## Excerpted passage

*** Block opens ***

Pain and Glory, now at the New York Film Festival, marks the eighth time Pedro Almodovar and Antonio Banderas have worked together, in a long collaboration that began in the 1980s, at the beginning of both their careers. That relationship informs Pain and Glory‘s narrative, as Banderas creates a character modeled, in part, on his friend, and Almodovar uses personal experiences, childhood memories, and the histories of his friends, to craft a film that is his most introspective work to date.
Insofar as it has a central plot, Pain and Glory is about Salvador Mallo (Antonio Banderas), a middle-aged film director in so much physical and psychological pain that he’s been unable, or unwilling, to work for four years. The story opens with Mallo contacting his old friend, actor Alberto Crespo (Asier Etxeandia), with a proposition: the last film they made together, Sabor, has been remastered and the theater would like them to attend a screening for a Q&A. Mallo and Alberto fell out before the premiere of Sabor over Alberto’s performance in the film, but Mallo wants to make it up. Reconnection with Alberto leads Mallo to interrogate his past, including flashbacks to formative moments in his childhood, when he lived in a whitewashed cave with his father (Raúl Arévalo) and mother (Penelope Cruz), as he tries to find a way to either remove himself from pain, or find his way through it to make art again.
Pain and Glory is a remarkably subdued film from a director best known for the extremity of his narratives, both visually and thematically. There are Almodovar’s usual, meticulous color schemes, with lush reds and yellows contrasting with softer beiges and browns, but they are not supplemented by the melodrama so typical of his films. Instead, Pain and Glory turns inward as a rumination on an artist struggling to make art or to even have the will to do it. Mallo’s block against making new films or writing new scripts is as much about his fear of pain as it is about the pain he’s actually in.

*** Block closes ***

## List of tasks
A. List every actor the film review names in parentheses, along with the character each one plays.
B. Reproduce word for word the stretch of the film review from "Pain and Glory, now" through "work to date.".

[Stored data entries]
*** Block opens ***

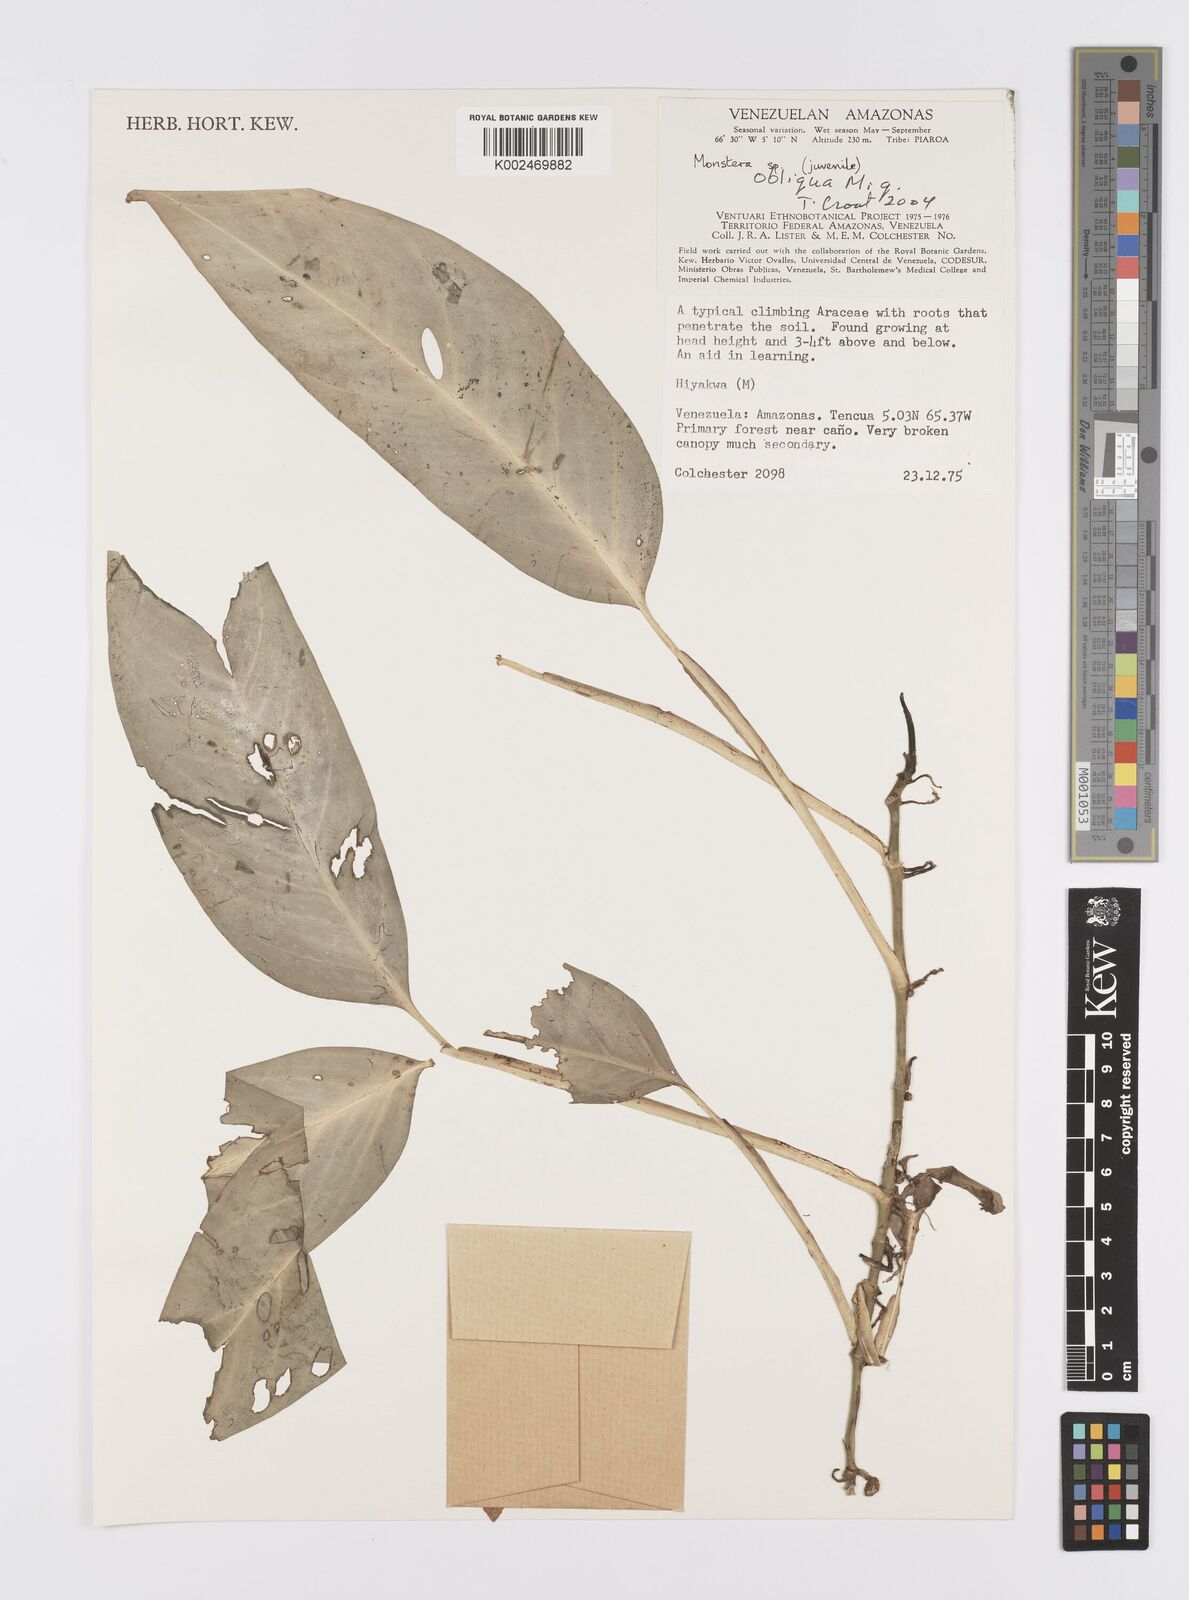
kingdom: Plantae
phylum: Tracheophyta
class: Liliopsida
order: Alismatales
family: Araceae
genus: Monstera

*** Block closes ***

## Exercise solutions
A.
- Antonio Banderas: Salvador Mallo
- Asier Etxeandia: Alberto Crespo
- Raúl Arévalo: Mallo's father
- Penelope Cruz: Mallo's mother

B.
Pain and Glory, now at the New York Film Festival, marks the eighth time Pedro Almodovar and Antonio Banderas have worked together, in a long collaboration that began in the 1980s, at the beginning of both their careers. That relationship informs Pain and Glory‘s narrative, as Banderas creates a character modeled, in part, on his friend, and Almodovar uses personal experiences, childhood memories, and the histories of his friends, to craft a film that is his most introspective work to date.